ACTIVITY A
Lay out the rows as a Markdown table with the columns "No." and "Line", one row per line with blank lines left out, covering the portion of the rows that opens with the first line and closes with the line containing "Términos y Condiciones".

Dana’s first daughter was born on August 24, 1990. 

She was born in a very small rural rice farming community in Taiwan, and for her birth, my parents flew over from Hawaii. My dad put together a rocking chair for her mom, Jeanie. We assembled cloth diapers and precious tiny baby clothes. 

Dana and Jeanie named her Yu Han, which means, “all-inclusive jade,” meaning that she would have all of the qualities that jade has. Beauty, resilience, strength, longevity would be hers.

Dana and my own Swedish great-grandmother’s birthday had been August 24, 1890, one hundred years to the day before Yu Han’s. While we didn’t know our great-grandmother at all, we were tickled by the connection, the symmetry in dates. 

Dana and Yu Han were close. When Dana and Jeanie split up, Yu Han chose to follow Dana back to the United States from where they were living in mainland China. None of that was easy for her: imagine, a 14 year old girl moving on her own from China to the US? Her spoken English was fluent at the time, but her written English was not. Added to that, she had the rawness of someone who is completely unfamiliar with American culture and the awkwardness of adolescence spent in China.

She took all of this in stride and powerfully shifted as she integrated into her new life in Northern California with Dana.

Now, turning 26 with Dana in the ICU. 

My heart ached.

MATERIALS PROVIDED
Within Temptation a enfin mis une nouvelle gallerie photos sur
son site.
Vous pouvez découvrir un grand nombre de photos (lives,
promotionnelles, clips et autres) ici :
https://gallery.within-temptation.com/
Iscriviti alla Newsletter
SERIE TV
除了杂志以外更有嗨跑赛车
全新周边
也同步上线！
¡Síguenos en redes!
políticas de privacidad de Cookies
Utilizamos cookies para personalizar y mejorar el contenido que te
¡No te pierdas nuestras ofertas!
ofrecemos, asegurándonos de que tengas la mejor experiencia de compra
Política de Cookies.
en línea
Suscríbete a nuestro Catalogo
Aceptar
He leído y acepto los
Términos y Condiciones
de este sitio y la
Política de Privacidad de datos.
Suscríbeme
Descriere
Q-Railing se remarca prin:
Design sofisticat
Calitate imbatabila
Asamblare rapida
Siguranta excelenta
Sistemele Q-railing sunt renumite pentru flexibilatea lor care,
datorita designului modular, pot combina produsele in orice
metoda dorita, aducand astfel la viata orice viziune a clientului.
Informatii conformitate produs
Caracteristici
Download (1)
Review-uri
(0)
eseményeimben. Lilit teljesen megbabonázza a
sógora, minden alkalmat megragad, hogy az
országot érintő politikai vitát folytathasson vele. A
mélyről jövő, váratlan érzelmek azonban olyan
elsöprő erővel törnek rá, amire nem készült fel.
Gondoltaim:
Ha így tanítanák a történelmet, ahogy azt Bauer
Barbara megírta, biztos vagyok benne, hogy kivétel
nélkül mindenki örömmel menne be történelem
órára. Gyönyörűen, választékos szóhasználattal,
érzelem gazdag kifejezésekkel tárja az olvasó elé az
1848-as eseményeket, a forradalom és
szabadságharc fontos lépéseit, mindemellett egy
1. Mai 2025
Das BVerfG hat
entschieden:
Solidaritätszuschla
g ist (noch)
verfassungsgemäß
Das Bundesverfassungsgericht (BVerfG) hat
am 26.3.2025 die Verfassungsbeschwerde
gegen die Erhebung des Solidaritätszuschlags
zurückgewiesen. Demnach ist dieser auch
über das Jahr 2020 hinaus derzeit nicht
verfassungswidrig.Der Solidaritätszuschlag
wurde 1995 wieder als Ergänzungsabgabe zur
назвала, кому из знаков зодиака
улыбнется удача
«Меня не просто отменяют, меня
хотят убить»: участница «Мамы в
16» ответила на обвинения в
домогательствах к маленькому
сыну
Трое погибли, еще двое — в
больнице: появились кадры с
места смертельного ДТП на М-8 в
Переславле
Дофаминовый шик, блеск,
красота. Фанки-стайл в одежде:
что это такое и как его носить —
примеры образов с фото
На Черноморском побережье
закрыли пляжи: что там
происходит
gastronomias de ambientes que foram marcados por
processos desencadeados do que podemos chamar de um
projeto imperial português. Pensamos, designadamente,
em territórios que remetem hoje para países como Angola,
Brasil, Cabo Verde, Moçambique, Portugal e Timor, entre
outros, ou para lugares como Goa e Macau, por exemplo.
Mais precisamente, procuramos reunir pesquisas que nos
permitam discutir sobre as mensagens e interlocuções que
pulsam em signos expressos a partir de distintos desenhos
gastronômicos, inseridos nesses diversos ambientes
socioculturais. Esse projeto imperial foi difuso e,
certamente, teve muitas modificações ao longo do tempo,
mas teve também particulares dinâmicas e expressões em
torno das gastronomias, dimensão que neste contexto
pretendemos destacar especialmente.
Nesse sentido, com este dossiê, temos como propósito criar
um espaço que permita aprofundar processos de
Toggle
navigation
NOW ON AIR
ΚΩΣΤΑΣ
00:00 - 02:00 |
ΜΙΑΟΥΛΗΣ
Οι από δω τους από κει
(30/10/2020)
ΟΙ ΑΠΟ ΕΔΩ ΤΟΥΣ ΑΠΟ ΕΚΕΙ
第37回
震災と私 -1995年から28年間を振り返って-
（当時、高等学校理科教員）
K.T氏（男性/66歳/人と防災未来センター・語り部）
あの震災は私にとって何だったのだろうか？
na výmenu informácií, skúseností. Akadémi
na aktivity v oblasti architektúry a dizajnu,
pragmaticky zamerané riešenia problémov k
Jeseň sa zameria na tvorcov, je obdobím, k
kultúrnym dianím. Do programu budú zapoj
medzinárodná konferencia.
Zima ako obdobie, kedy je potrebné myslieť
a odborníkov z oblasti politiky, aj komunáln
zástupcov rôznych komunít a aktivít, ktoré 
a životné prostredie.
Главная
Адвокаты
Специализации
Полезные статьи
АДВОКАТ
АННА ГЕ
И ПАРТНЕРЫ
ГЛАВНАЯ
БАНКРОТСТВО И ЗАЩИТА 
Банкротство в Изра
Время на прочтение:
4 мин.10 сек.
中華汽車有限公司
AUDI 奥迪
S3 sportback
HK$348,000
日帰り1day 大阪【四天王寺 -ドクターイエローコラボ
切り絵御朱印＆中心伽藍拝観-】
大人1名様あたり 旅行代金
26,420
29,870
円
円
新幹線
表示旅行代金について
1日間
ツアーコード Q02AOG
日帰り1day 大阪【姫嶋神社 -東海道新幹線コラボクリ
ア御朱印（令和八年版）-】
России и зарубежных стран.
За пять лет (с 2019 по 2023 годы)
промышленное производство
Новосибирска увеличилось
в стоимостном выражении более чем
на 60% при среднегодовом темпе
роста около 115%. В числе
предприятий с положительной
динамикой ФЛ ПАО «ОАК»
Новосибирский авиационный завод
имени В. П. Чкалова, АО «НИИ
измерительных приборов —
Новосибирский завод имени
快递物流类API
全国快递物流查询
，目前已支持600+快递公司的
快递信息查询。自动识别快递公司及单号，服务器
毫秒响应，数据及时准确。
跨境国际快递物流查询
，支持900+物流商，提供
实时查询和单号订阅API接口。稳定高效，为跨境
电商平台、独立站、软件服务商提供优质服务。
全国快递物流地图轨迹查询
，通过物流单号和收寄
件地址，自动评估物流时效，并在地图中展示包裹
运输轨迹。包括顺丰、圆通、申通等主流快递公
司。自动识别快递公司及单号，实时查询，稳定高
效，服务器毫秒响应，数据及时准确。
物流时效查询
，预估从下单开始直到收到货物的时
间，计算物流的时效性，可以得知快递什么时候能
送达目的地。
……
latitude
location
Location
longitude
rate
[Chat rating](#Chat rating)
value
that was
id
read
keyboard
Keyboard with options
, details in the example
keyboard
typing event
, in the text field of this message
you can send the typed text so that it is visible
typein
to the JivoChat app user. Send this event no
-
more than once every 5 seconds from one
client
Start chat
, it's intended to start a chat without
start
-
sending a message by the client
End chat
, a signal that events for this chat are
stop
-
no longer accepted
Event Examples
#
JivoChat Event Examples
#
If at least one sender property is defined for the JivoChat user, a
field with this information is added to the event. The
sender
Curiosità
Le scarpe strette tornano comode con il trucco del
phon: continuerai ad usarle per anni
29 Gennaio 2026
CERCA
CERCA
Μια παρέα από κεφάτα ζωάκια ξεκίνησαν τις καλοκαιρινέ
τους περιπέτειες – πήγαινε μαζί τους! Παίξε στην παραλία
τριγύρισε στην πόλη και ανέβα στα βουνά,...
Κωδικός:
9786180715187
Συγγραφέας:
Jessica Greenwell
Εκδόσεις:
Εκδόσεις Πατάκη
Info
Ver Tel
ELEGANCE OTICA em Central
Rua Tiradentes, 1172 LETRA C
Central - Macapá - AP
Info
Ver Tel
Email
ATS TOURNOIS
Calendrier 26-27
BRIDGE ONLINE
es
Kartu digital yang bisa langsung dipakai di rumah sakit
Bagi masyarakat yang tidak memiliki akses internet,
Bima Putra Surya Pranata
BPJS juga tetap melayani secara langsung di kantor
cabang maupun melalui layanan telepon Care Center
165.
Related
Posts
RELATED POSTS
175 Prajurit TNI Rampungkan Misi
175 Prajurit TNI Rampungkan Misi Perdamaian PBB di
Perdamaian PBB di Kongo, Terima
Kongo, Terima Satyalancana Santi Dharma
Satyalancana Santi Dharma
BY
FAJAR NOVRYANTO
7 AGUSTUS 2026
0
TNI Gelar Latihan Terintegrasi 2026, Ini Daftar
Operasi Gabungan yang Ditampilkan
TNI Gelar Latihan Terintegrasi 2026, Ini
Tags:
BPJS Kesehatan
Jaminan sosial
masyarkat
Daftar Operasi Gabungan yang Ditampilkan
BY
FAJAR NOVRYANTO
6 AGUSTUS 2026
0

ACTIVITY B
Carry on the account of Dana's daughter Yu Han, picking up right after its last sentence.

TASK RESULT A
| No. | Line |
|---|---|
| 1 | Within Temptation a enfin mis une nouvelle gallerie photos sur |
| 2 | son site. |
| 3 | Vous pouvez découvrir un grand nombre de photos (lives, |
| 4 | promotionnelles, clips et autres) ici : |
| 5 | https://gallery.within-temptation.com/ |
| 6 | Iscriviti alla Newsletter |
| 7 | SERIE TV |
| 8 | 除了杂志以外更有嗨跑赛车 |
| 9 | 全新周边 |
| 10 | 也同步上线！ |
| 11 | ¡Síguenos en redes! |
| 12 | políticas de privacidad de Cookies |
| 13 | Utilizamos cookies para personalizar y mejorar el contenido que te |
| 14 | ¡No te pierdas nuestras ofertas! |
| 15 | ofrecemos, asegurándonos de que tengas la mejor experiencia de compra |
| 16 | Política de Cookies. |
| 17 | en línea |
| 18 | Suscríbete a nuestro Catalogo |
| 19 | Aceptar |
| 20 | He leído y acepto los |
| 21 | Términos y Condiciones |

TASK RESULT B
It seems from my camera roll that I only took one photo that day. I know that can’t be true; I must have used my big camera and not my iphone, but I don’t know where those photos are right now.

small boy making a face

From the sign behind my mom’s head, I see we went to the Outback Steakhouse for dinner. I remember now that we had a corner booth that was tucked on a side. I remember that the restaurant was full, and that Mack and Moxie would seemingly stagger their requests to go to the bathroom so that as soon as I came back with one, the other had to go. I felt like I spent my evening in the bathroom.

I also remember squeezing in between tables and trying to restrain Mack or Moxie from running too fast, from crashing into things or people. 

I remember being sad.

Looking at the photo makes me smile though, because right here and now, it only reminds me of Dana. Mack looks like Dana, and when Dana was 4 years old, he would do exactly this: make faces in front of the camera and be goofy, crazy, hilarious.

And I would sit by him and laugh and laugh.